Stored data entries

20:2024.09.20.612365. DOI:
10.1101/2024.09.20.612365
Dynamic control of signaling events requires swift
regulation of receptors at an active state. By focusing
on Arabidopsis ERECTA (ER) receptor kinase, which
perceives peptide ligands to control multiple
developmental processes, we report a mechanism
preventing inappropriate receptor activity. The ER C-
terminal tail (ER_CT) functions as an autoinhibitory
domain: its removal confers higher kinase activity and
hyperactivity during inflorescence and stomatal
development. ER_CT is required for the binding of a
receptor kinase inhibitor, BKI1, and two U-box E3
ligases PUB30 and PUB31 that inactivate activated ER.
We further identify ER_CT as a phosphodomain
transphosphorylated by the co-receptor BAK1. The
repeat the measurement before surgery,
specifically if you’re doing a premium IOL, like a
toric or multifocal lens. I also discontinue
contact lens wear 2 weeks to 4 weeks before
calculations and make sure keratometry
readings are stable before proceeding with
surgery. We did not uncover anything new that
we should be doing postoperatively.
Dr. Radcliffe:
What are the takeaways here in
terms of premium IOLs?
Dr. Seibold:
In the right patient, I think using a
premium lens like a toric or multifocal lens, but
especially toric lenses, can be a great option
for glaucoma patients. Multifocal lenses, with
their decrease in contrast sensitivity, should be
* * *
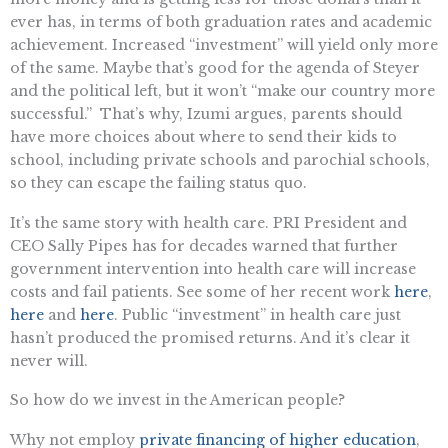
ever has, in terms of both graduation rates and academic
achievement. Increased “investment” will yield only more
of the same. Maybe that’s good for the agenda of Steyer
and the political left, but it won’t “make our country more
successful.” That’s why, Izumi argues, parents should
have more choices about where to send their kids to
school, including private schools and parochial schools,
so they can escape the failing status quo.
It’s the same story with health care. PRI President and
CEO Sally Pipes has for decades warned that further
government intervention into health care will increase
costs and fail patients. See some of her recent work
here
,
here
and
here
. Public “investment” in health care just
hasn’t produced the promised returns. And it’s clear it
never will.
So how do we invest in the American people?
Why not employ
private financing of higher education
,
* * *
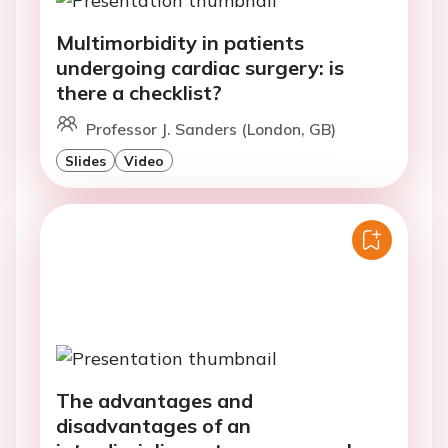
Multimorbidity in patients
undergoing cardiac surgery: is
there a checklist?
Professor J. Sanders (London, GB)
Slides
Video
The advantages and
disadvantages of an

-- Task statement --
Using the entries above, state how many lines include the word "surgery", with no other words.

-- Your solution --
3